The 2nd line just flushes the required nb of bits.

So we are left with the last 2 lines, which are more complex to grasp. It realises the conversion from newState to oldState (since we are encoding in backward direction). Let's describe how it works.

A naive way to do this conversion would be to create conversion tables, one per symbol, providing the destination state for each origin state. It works. It's just memory wasteful.
Consider for example a 4096 states table, for a 256 alphabet. Each state value uses 2 bytes. It results into 4K * 256 * 2 = 2 MB of memory. This is way too large for L1 cache, with immediate consequences on performance.

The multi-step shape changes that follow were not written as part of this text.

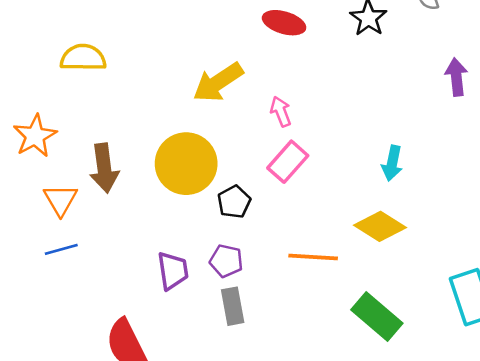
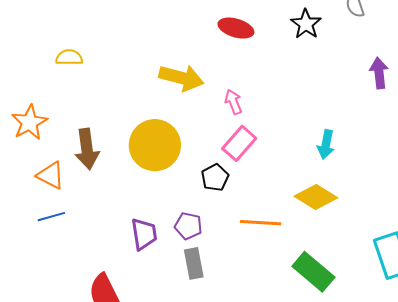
yellow semicircle: (83, 58) -> (69, 57), size x0.7
yellow arrow: (218, 82) -> (181, 78), turned -132
orange triangle: (60, 200) -> (51, 175), turned -32
black pentagon: (234, 202) -> (215, 177), moved

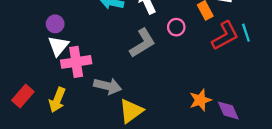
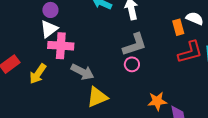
pink circle: (176, 27) -> (132, 64), moved
gray L-shape: (142, 43) -> (135, 45), moved

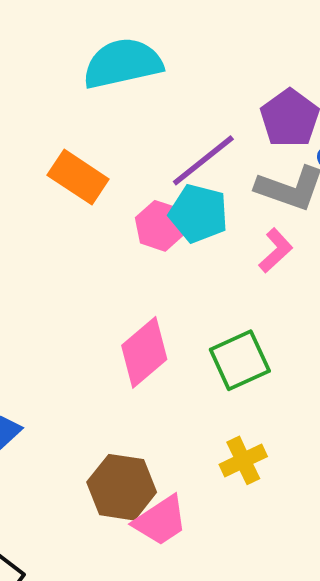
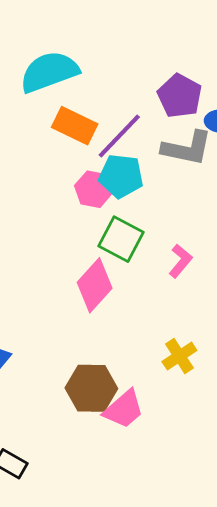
orange rectangle: (78, 177) -> (75, 126), moved
pink L-shape: (276, 251) -> (180, 261), moved
green square: (240, 360) -> (121, 239), moved, turned -30

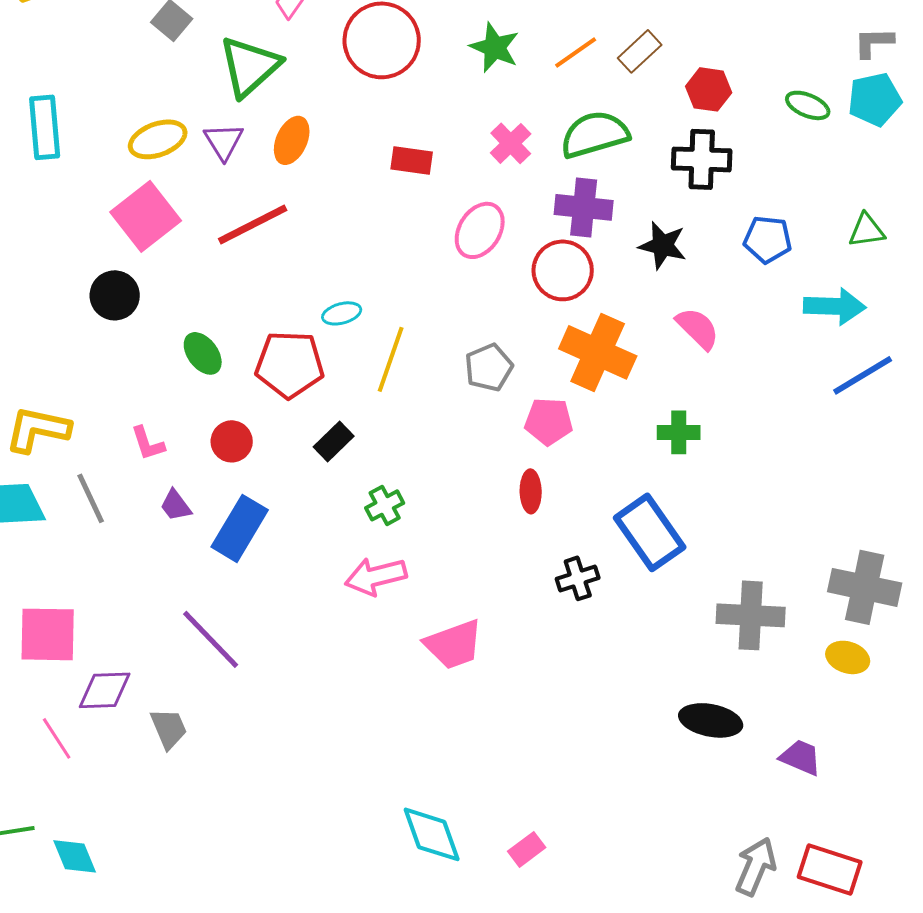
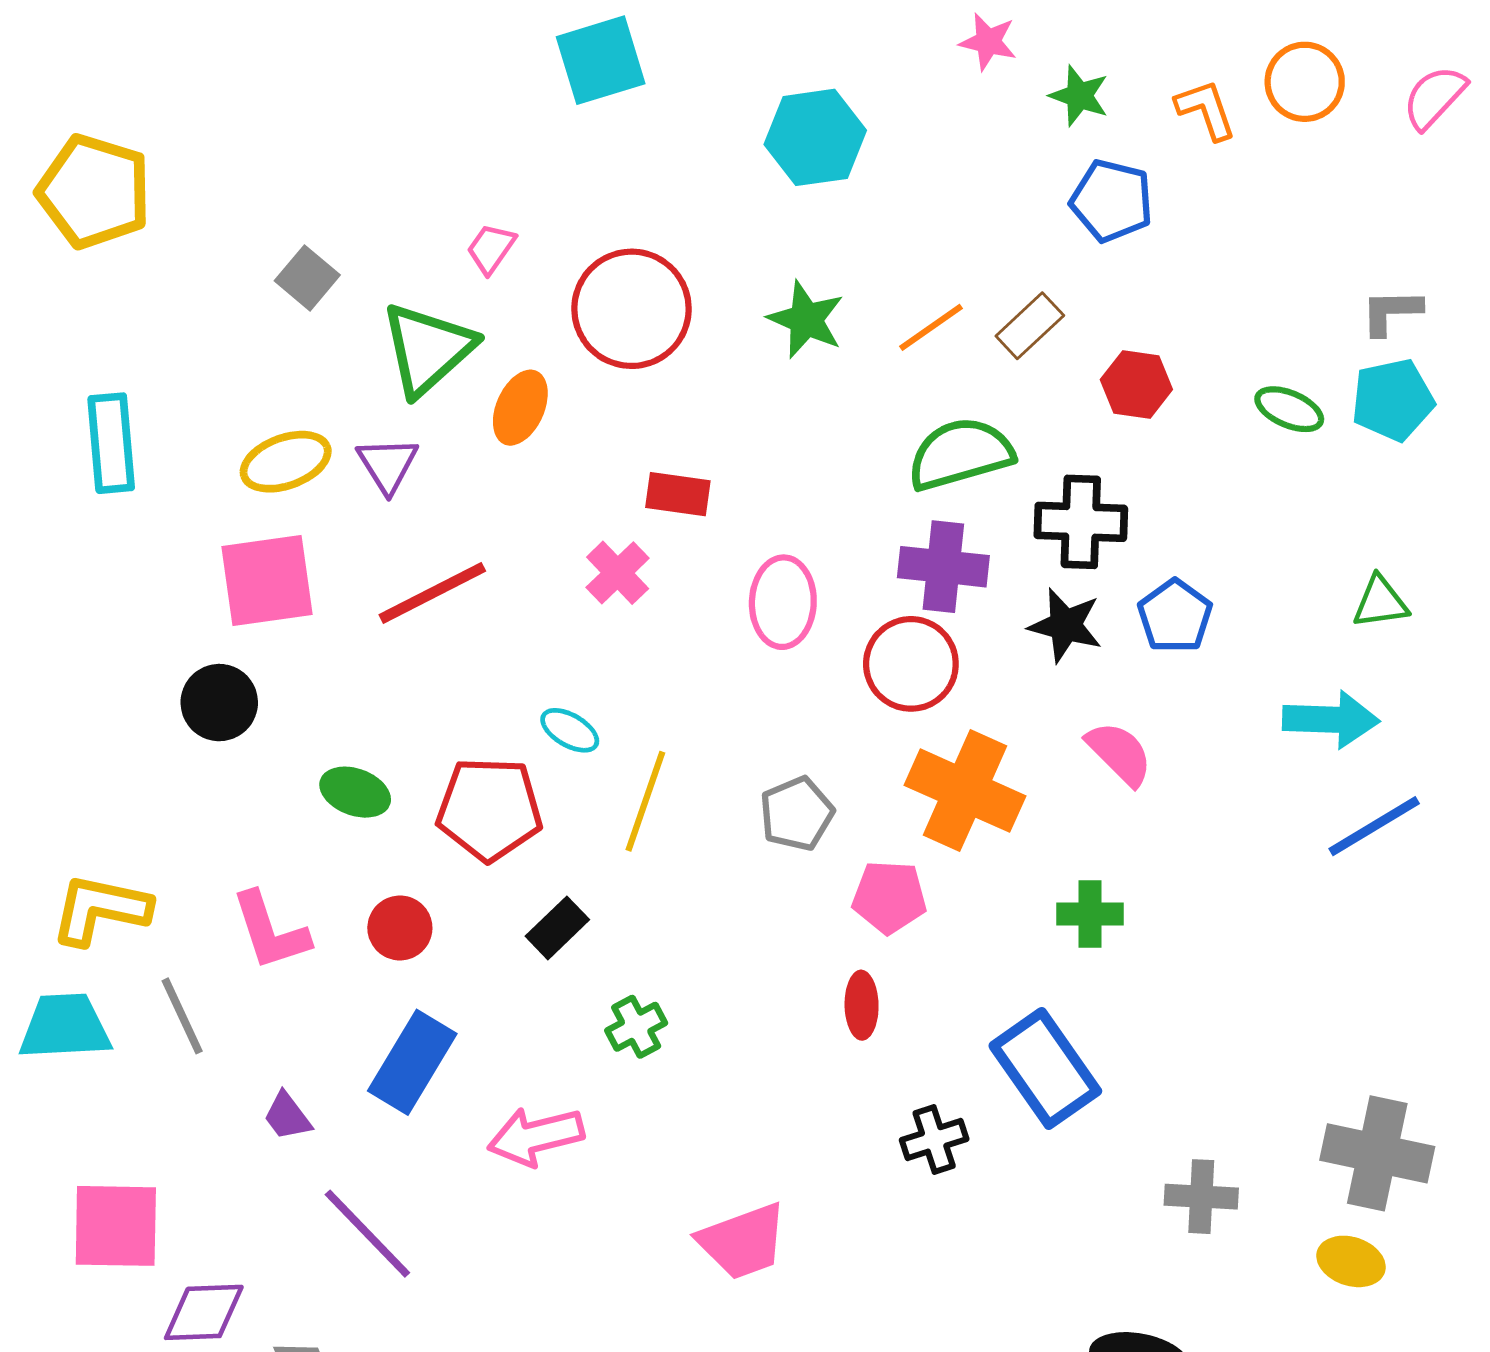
orange ellipse: (292, 140) -> (520, 408), moved
pink cross: (511, 143) -> (618, 573), moved
black cross: (702, 159) -> (1081, 522), moved
pink square: (146, 216) -> (267, 581), turned 30
pink ellipse: (480, 230) -> (783, 602), turned -30
blue pentagon: (768, 239) -> (1175, 616), moved, turned 30
cyan ellipse: (342, 313) -> (570, 730), turned 45
green ellipse: (203, 353) -> (355, 792), turned -33
pink L-shape: (148, 443) -> (270, 931), size x1.5
purple trapezoid: (176, 505) -> (287, 1116), moved
pink arrow: (376, 576) -> (536, 1136), moved
gray cross: (751, 615) -> (1201, 1197), size x0.7

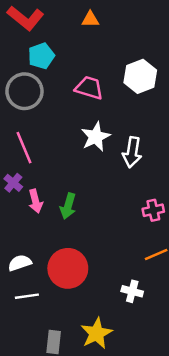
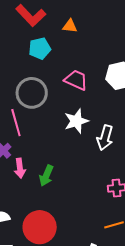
orange triangle: (90, 19) -> (70, 26), moved
gray circle: (24, 91) -> (32, 93), moved

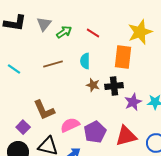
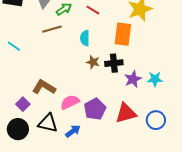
brown line: (53, 64) -> (52, 29), moved
brown L-shape: (44, 110) -> (44, 87), turned 145

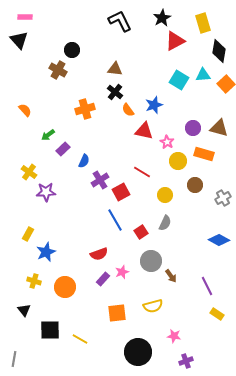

So we need a trick to reduce that amount of memory.
Let's have another look at a sub-range map :


Remember, all origin state values within a given sub-range have the same destination state. So what seems clear here is that we can simply reduce all origin state values by 9 bits, and get a much smaller map, with essentially the same information.


It's simple yet very effective. We now have a much smaller 8-state map for a symbol of probability 5/4096. This trick can be achieved with all other symbols, reducing the sum of all sub-range maps to a variable total between number of state and number of states x 2.

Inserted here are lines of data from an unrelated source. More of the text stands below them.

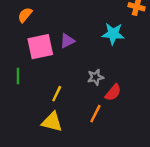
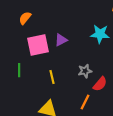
yellow line: (57, 94) -> (52, 77), moved, turned -40

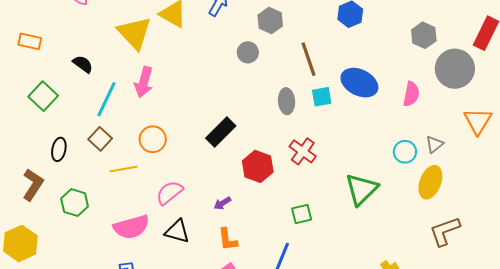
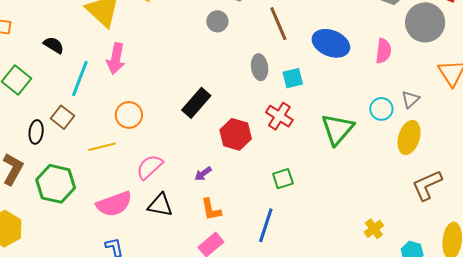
cyan square: (322, 97) -> (293, 78), moved
brown square: (100, 139) -> (62, 117), moved
green triangle: (361, 189) -> (337, 129), moved
green hexagon: (75, 203) -> (56, 184), size x1.4

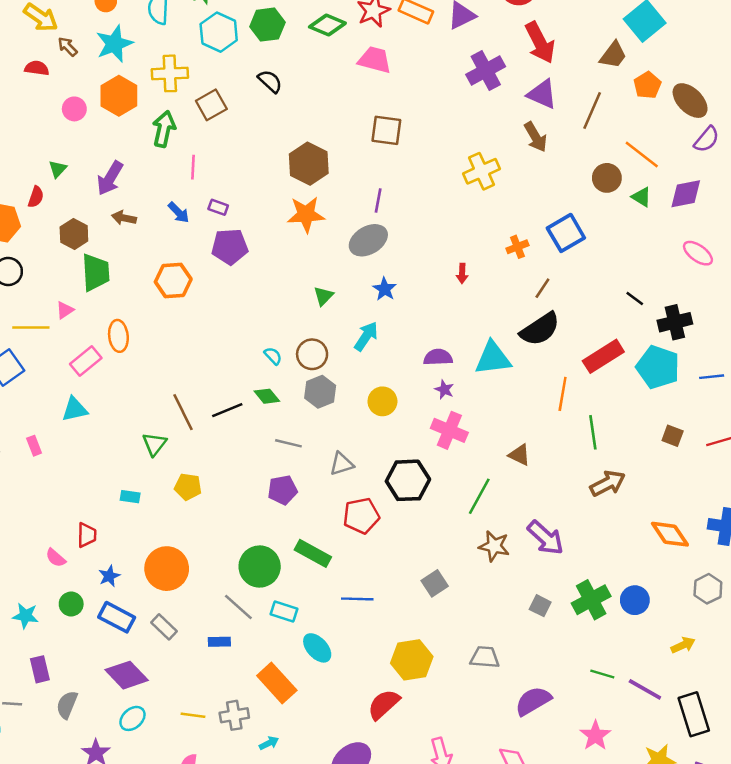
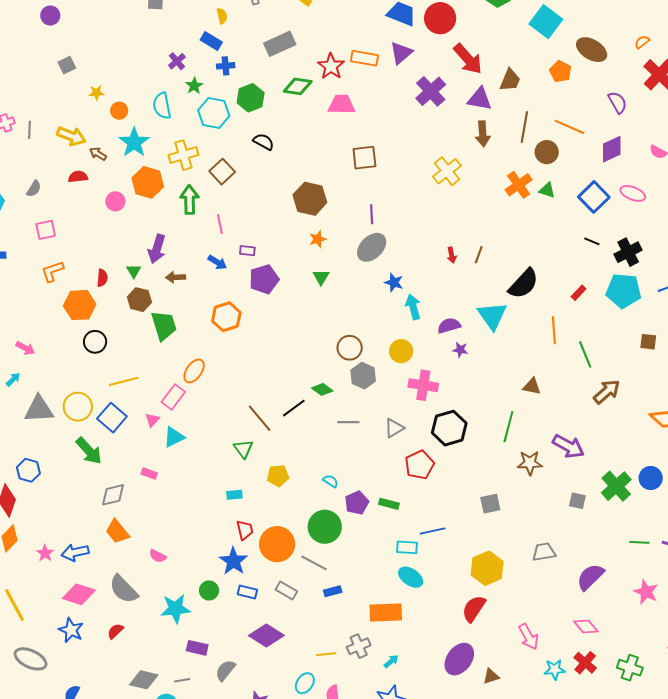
brown trapezoid: (613, 55) -> (510, 80), moved
brown ellipse: (690, 101) -> (592, 50), moved
brown line: (592, 111) -> (524, 127), moved
brown arrow: (536, 137) -> (483, 134), turned 40
purple semicircle: (707, 139) -> (617, 102), turned -55
green triangle: (58, 169) -> (134, 271), moved
green triangle: (641, 197) -> (547, 190), moved
orange star: (306, 214) -> (318, 239), size x0.6
blue square: (566, 233) -> (594, 197), moved
orange cross: (517, 247) -> (519, 185), moved, size x1.5
brown line: (542, 288) -> (479, 255), moved
green triangle: (324, 296) -> (321, 277), moved
pink triangle: (65, 310) -> (152, 420), moved
orange ellipse: (118, 336) -> (194, 371), turned 55
cyan arrow: (366, 336) -> (413, 307), moved, turned -35
cyan semicircle: (273, 356) -> (331, 481), moved
red rectangle: (603, 356) -> (579, 293), size x0.5
cyan triangle: (493, 358) -> (492, 316), turned -44
yellow circle: (382, 401) -> (401, 351), moved
pink cross: (449, 430) -> (423, 385), moved
pink rectangle: (34, 446) -> (149, 473), turned -35
purple pentagon: (283, 490) -> (357, 503), moved
red trapezoid: (87, 535) -> (245, 530), moved
green rectangle: (313, 553) -> (389, 504), size x0.7
pink semicircle: (56, 558) -> (158, 556), moved
green circle: (260, 567) -> (325, 527), moved
blue star: (109, 576) -> (233, 561), size x1.6
gray square: (435, 583) -> (490, 504), turned 35
gray line: (238, 607) -> (314, 563), moved
cyan rectangle: (284, 612) -> (407, 547), moved
cyan star: (26, 616) -> (176, 609), size x1.4
blue rectangle: (117, 617) -> (247, 592), size x0.7
purple rectangle: (40, 669) -> (197, 648), turned -50
orange rectangle: (277, 683) -> (386, 613), turned -36
gray semicircle: (67, 705) -> (225, 670), turned 30
cyan ellipse: (132, 718) -> (305, 683), moved

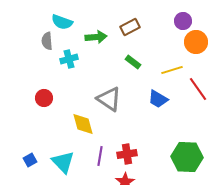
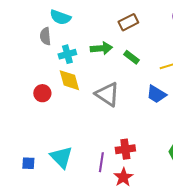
green arrow: (96, 37) -> (101, 48), moved
yellow diamond: (83, 124) -> (69, 80), moved
purple line: (100, 156) -> (101, 162), moved
blue square: (30, 160) -> (28, 163), moved, turned 32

But we can do even better. Notice that the blue sub-ranges occupy 2 slots, providing the same destination state.
Remember that the red area corresponds to n=9 bits, and the blue area corresponds to n+1=10 bits.  What we just have to do then is to shift origin state by this amount of bits. Looks complex ? not really : we already have calculated this number of bits. Let's just use it now.

subrangeID = state >> nbBitsOut;

For this trick to work properly, state values must be scaled not from 0 to 4095, but from 4096 to 8191. Doing this, it results in the following sub-range map :


A few important properties to this transformation :
- There are as many cells as symbol probability.
- The first subrangeID is the same as symbol probability (in this example, 5).
- The sub-ranges are now stored in order (from 1 to 5). This is desirable, as it will simplify the creation of the map : we will just store the 5 destination states in order.
- Since sub-range maps have same size as symbol probability, and since the sum of probabilities is equal to the size of state table, the sum of all sub-ranges map is the size of state table ! We can now pack all sub-range maps into a single table, of size number of states.

Using again the previous example, of a 4096 states table, for an alphabet of 256 symbols. Each state value uses 2 bytes. We essentially now disregard the alphabet size, which has no more impact on memory allocation.
It results into 4K * 2 = 8 KB of memory, which is much more manageable, suitable for an L1 cache.

We now have all sub-range maps stored into a single common table. We just need to find the segment corresponding to the current symbol to be encoded. This is what symbolTT.deltaFindState does : it provides the offset to find the correct segment into the table.
Hence :
state = stateTable[subrangeID + symbolTT.deltaFindState];
This trick is very significant. It was a decisive factor in publishing an open source FSE implementation, as the initial naive version was unpractical, too memory hungry and too slow.